A targeted treatment in patients with a specific type of lung cancer is likely to become the new standard of care after trial results showed “a highly clinically meaningful improvement” in outcomes for patients, researchers have said.
Results from the LAURA trial of osimertinib (Tagrisso; AstraZeneca) in patients with advanced non-small cell lung cancer, who could not be treated with surgery, showed a dramatic difference in progression-free survival.
Those who had been treated with the epidermal growth factor receptor (EGFR) tyrosine kinase inhibitor, following chemoradiotherapy, had an average of 39.1 months progression-free survival compared with 5.6 months in those who were given placebo — an 84% difference.
The trial, published in The New England Journal of Medicine on 2 June 2024, included 216 patients from 17 countries, who were randomly assigned to receive osimertinib (143 patients) or placebo (73 patients).
Presenting the results at the American Society for Clinical Oncology conference, held in Chicago on 31 May–4 June 2024, the researchers said that, after 12 months of treatment, the progression-free survival rate was 74% with osimertinib and 22% with placebo. By two years, the rates were 65% and 13%, respectively.
The benefit in progression-free survival was seen across subgroups, including age, sex, race, smoking history, stage of disease and EFGR mutation, researchers told delegates, who gave a standing ovation in response to the results.
Interim overall survival data showed 36-month overall survival among 84% of patients treated with osimertinib, and 74% in those treated with placebo, with a hazard ratio for death of 0.81.
No additional safety concerns were found, but half of patients on osimertinib interrupted treatment owing to an adverse event, and one in eight discontinued treatment, the results showed.
Overall, the incidence of adverse events of grade 3 or higher was 35% in the osimertinib group and 12% in the placebo group.
In the trial, the drug was given until disease progression, which could make it an expensive option, the researchers noted.

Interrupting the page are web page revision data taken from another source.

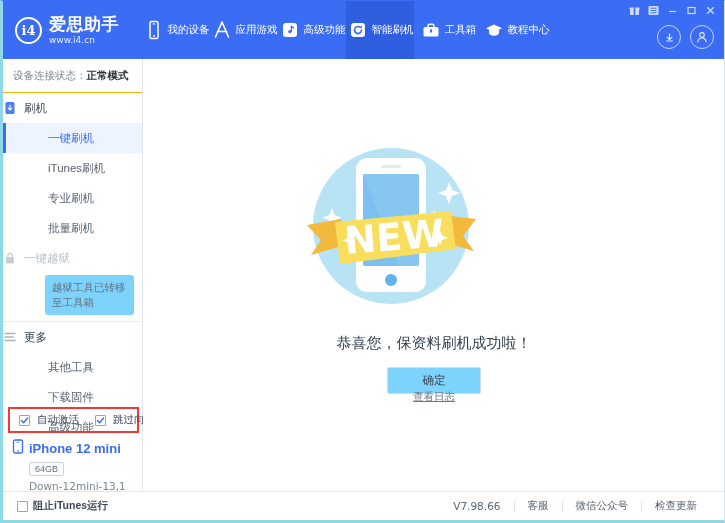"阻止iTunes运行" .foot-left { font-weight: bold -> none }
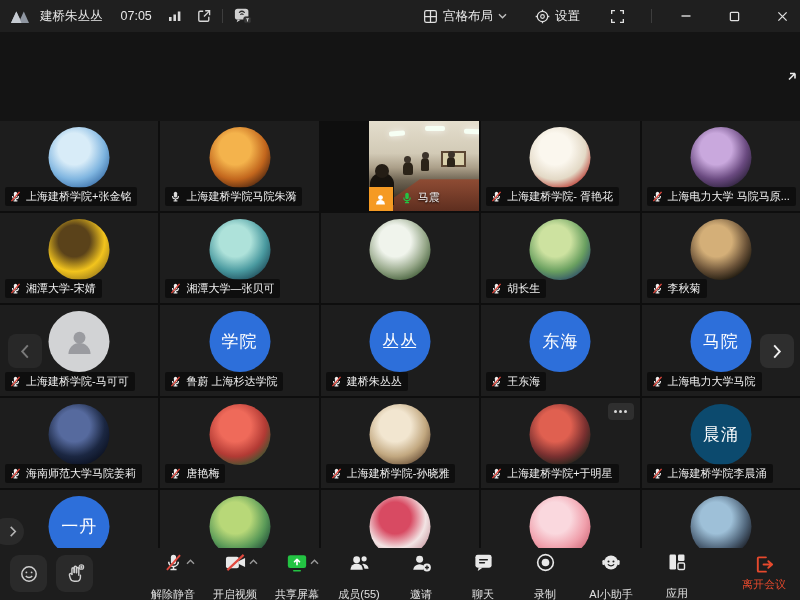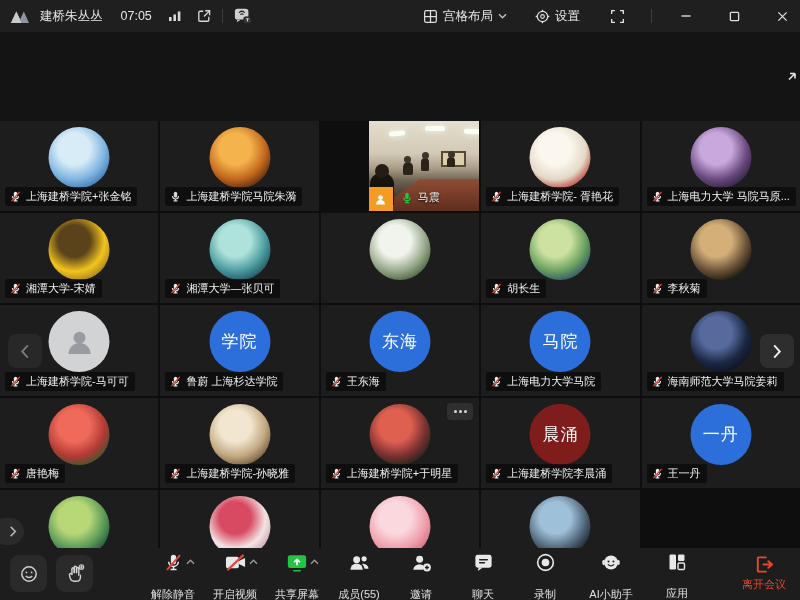"丛丛" div.tile { html: none -> <div> <div>丛丛</div> <div> <span> <svg> <path></path> <path></path> <path></path> <path></path> </svg> </span> <span>建桥朱丛丛</span> </div> </div> }
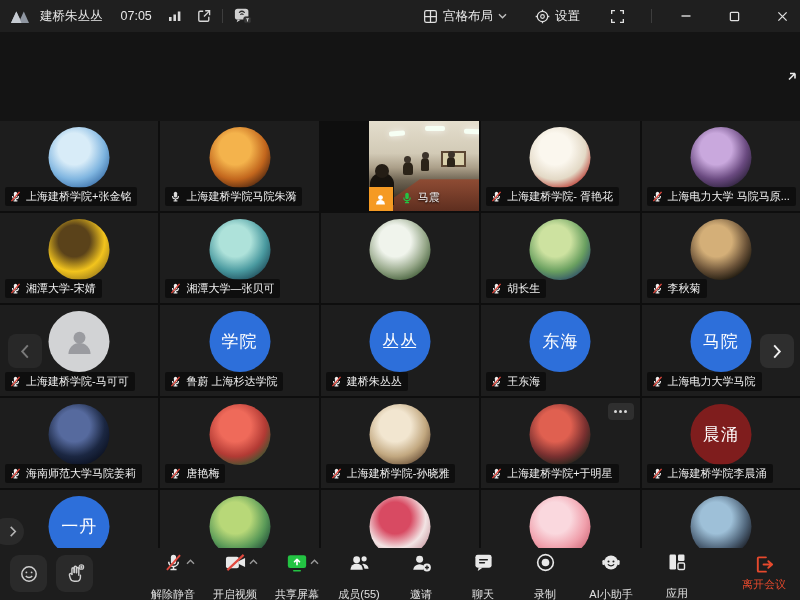"晨涌" div.avatar { background: #7f1d1d -> #0c4a6e }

However, they said there was also some indication that the drug may be protective against the disease spreading to the central nervous system, with new brain lesions occuring in 8% of those on osimertinib, compared with 29% of patients taking placebo.
Study leader Suresh Ramalingham, a medical oncologist at the Emory Winship Cancer Institute in Atlanta, said: “Osimertinib demonstrated a statistically significant and highly clinically meaningful improvement in [progression-free survival]” and, alongside chemoradiotherapy, would “provide the new standard of care for EGFR-mutant disease in this setting”.
Commenting on the study, Charlie Swanton, chief clinician at Cancer Research UK (CRUK) and co-director of the CRUK Lung Cancer Centre of Excellence, said it was a “very significant result”.
“I don’t think I’ve ever seen such a small hazard ratio in a clinical trial.”
He added that osimertinib was a drug that this group of patients would be eligible for anyway, once they had progressed to metastatic disease, so the question now was whether to give it to patients sooner.
“The question in my mind is whether it is better getting it at this point than for first-line metastatic disease and the answer is probably yes,” he said.